About this exercise: Go through the data below. Pull out every line that has the word "root".

(Listed entries begins)

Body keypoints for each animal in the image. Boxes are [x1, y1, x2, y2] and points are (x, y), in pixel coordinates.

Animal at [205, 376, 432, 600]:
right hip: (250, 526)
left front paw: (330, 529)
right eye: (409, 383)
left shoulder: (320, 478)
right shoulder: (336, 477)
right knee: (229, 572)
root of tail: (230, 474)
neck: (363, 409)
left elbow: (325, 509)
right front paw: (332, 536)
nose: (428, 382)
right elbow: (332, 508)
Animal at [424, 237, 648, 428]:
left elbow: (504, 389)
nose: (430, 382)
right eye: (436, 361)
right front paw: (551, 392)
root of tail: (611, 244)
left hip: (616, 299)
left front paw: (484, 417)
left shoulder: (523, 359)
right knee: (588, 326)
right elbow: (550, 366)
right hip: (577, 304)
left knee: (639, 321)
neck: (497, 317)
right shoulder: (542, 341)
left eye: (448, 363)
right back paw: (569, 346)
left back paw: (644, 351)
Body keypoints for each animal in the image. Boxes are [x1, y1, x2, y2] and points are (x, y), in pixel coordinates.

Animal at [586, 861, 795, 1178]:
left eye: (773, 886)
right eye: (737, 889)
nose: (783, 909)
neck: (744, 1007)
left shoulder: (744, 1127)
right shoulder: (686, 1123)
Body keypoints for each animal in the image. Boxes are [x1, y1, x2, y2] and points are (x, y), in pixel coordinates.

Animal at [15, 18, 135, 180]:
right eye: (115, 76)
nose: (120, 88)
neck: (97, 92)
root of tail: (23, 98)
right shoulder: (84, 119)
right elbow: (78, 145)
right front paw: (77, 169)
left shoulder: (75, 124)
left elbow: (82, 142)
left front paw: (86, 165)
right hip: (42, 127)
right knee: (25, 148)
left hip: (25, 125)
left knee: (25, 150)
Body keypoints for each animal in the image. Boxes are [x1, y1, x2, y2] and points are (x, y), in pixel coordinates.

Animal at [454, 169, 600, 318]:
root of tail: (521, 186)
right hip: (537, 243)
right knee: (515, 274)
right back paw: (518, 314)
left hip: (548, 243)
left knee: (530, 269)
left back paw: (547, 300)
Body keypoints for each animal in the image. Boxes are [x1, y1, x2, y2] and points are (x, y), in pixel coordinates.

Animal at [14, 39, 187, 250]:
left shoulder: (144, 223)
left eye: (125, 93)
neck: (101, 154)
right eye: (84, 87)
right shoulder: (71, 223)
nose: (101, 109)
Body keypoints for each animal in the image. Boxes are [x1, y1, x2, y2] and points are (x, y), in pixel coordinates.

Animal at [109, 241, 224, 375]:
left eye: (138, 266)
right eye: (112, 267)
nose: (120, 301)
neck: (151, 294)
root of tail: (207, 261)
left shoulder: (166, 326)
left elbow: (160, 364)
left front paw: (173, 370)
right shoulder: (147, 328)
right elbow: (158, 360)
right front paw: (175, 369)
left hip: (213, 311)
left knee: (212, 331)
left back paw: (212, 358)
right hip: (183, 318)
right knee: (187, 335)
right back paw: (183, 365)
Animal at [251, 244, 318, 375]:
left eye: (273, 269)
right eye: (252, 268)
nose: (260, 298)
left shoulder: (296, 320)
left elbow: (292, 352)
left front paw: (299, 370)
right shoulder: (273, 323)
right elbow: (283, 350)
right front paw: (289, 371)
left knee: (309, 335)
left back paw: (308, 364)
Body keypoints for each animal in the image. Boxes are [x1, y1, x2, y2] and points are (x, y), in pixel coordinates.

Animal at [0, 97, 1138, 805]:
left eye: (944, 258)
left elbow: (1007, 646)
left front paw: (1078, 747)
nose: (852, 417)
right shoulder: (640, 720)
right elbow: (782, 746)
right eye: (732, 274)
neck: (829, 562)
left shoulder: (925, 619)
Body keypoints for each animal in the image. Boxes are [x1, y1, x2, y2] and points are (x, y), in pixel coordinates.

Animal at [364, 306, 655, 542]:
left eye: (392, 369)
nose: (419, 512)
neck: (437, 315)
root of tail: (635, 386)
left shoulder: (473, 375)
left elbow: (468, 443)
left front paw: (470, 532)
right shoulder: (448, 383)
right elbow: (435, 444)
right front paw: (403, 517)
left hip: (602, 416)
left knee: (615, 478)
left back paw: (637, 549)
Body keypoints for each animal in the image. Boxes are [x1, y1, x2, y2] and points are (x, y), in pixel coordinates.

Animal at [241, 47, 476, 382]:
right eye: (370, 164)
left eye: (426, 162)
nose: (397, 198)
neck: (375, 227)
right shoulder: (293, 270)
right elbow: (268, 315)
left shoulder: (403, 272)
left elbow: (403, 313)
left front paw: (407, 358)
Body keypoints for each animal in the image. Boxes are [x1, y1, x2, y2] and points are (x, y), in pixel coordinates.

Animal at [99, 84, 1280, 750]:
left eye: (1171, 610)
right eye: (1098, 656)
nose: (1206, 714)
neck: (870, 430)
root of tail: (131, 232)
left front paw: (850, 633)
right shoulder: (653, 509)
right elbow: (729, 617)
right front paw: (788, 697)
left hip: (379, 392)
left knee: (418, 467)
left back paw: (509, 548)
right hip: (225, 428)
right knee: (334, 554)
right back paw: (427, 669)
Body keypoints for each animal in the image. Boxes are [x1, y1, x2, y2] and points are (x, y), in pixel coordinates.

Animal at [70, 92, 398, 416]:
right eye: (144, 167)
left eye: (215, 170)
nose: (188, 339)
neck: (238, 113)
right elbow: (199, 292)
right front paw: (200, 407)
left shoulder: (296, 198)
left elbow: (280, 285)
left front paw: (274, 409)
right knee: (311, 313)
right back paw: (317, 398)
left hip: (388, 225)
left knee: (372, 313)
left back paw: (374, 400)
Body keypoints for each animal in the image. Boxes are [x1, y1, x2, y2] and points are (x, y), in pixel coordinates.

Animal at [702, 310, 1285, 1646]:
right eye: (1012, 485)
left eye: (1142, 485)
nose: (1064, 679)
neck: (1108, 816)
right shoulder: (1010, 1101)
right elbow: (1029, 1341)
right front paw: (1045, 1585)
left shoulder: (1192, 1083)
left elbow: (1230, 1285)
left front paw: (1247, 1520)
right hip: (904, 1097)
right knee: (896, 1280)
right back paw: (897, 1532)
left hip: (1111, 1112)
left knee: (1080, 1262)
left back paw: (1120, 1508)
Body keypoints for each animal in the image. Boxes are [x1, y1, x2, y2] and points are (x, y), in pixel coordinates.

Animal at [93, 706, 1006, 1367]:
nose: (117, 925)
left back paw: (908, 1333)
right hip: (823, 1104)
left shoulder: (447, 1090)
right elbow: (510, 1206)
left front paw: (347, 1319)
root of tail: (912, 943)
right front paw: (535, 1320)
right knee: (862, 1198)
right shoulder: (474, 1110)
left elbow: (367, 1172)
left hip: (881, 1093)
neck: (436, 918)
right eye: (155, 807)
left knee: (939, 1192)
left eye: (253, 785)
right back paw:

(Listed entries ends)

Result below:
root of tail: (230, 474)
root of tail: (611, 244)
root of tail: (23, 98)
root of tail: (521, 186)
root of tail: (207, 261)
root of tail: (635, 386)
root of tail: (131, 232)
root of tail: (912, 943)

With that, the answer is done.